Elegante nos gestos e nos trajes, o filho do médico José Diogo Bastos e de Salma, descendente de libaneses, iniciou sua trajetória política em 1964, como vereador em Cruzeiro, pelo Partido Social Progressista, partido do governador paulista Ademar de Barros (aquele que inspirou o lema popular “rouba mas faz”).

Thomaz Bastos apoiou o golpe militar.

Foi presidente da OAB-SP (1983-1985), onde se aproximou dos movimentos sociais. Participou das “Diretas-Já” e atuou na OAB Nacional (1987-1989) no período da Constituinte. Em 1990, integrou o governo paralelo criado pelo PT após a eleição de Fernando Collor de Mello. Com o jurista Evandro Lins e Silva, participou da redação da petição que resultou no impeachment de Collor.

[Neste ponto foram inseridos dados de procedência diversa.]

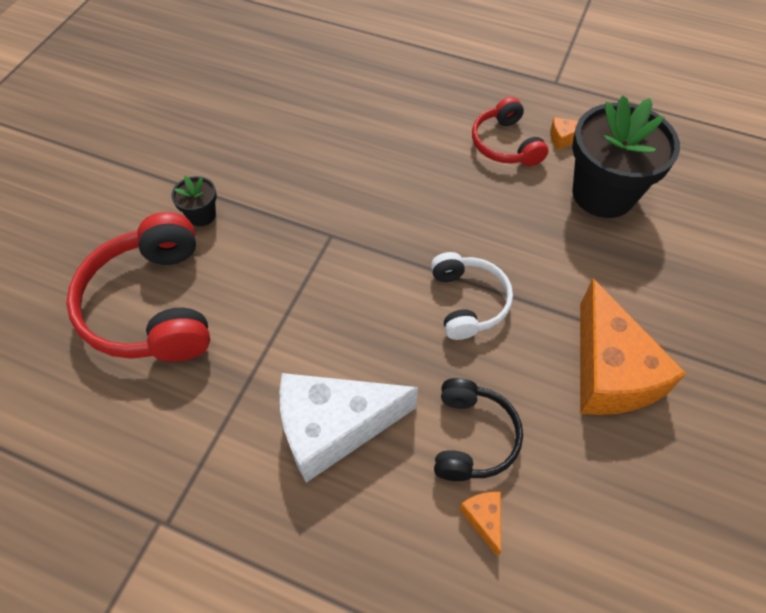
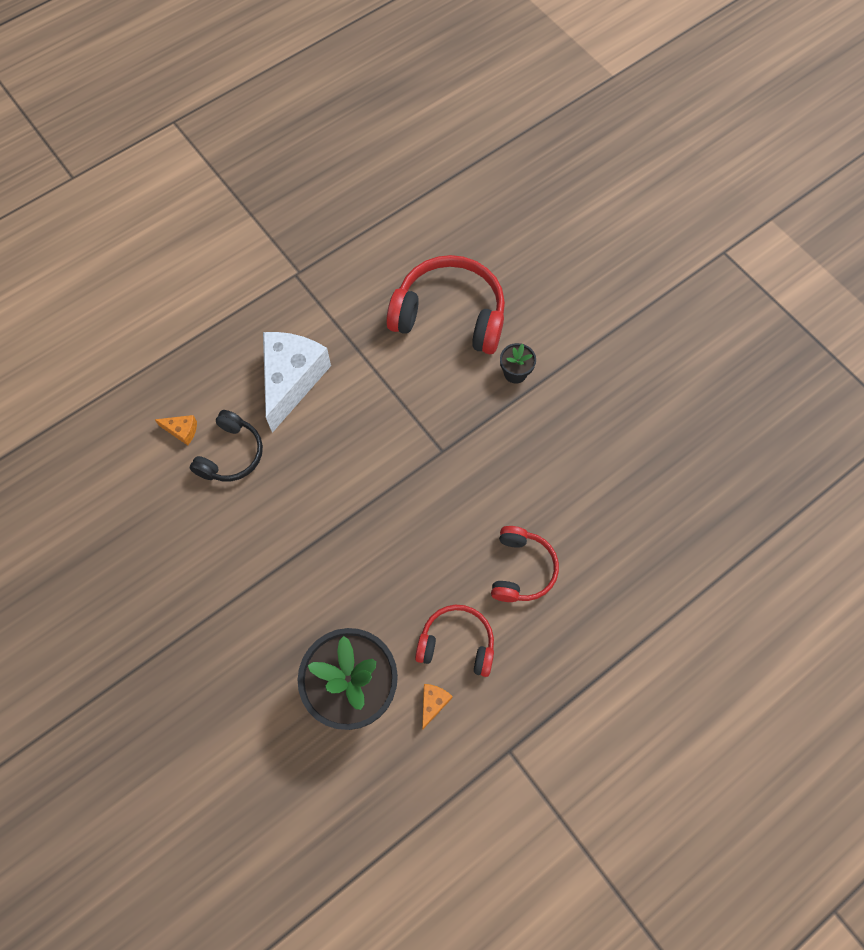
camera: 120 degrees right, 10 degrees up
(407, 130) = (521, 569): none -> red headphones
(468, 302) = (324, 512): white headphones -> none
(472, 437) = (231, 454): black headphones -> black headphones turned 105 degrees counterclockwise
(609, 372) = (211, 570): orange cheese -> none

Em 1996, defendeu movimento da OAB para cobrar dos candidatos a divulgação dos financiadores de suas campanhas eleitorais. Anos depois, seu escritório atenderia grandes financiadores de políticos.

Thomaz Bastos dizia que entraria para a história como o ministro que fez a reforma do Poder Judiciário e que promoveu uma revolução na Polícia Federal.

Quando foi ministro da Justiça, doze famosos criminalistas lançaram manifesto público condenando as chamadas operações pirotécnicas da Polícia Federal.

Uma portaria que assinou não evitou a exposição midiática nas diligências da PF.

Thomaz Bastos é um dos fundadores do IDDD – Instituto de Defesa do Direito de Defesa. Mas atuou na acusação do cantor Lindomar Castilho, do jornalista Pimenta Neves e dos assassinos de Chico Mendes.

Defendeu acusados de corrupção, atentado violento ao pudor, sonegação fiscal, assassinato, tráfico e uso de drogas. Não atuou na defesa de presos políticos.

O advogado também ficou conhecido como adepto do direito da defesa bem remunerada, qualidade admitida por parentes e amigos.

“Por quanto o senhor se vendeu?”, perguntaram a Thomaz Bastos, num programa de televisão, sobre os honorários que recebera, em 1985, do empresário Mario Garnero, do grupo Brasilinvest. Garnero foi acusado de provocar um rombo nos cofres públicos naquele que teria sido o primeiro grande escândalo financeiro a irrigar grandes somas para escritórios de advocacia.

“Eu respondi que estava cumprindo o meu dever, o sagrado direito de defesa”, afirmou em 2009 ao jornalista Luiz Maklouf Carvalho, para reportagem na revista “Piauí“.

A primeira causa que o enriqueceu, segundo Maklouf, foi a de Ivo Morganti, em 1982, na qual defendeu a viúva e o filho do fazendeiro e usineiro, acusados de assassiná-lo.

O advogado foi defensor, entre muitos outros famosos, de Antônio Carlos Magalhães, do bispo Edir Macedo e da ex-prefeita Luiza Erundina.

Indicou vários ministros para o STF. Poderia ter sido membro do Supremo.

“Não tenho vocação de juiz. Eu nunca ia ser um bom juiz. Eu sou parcial. Eu escolho lado. Não tenho aquela distância dos fatos.”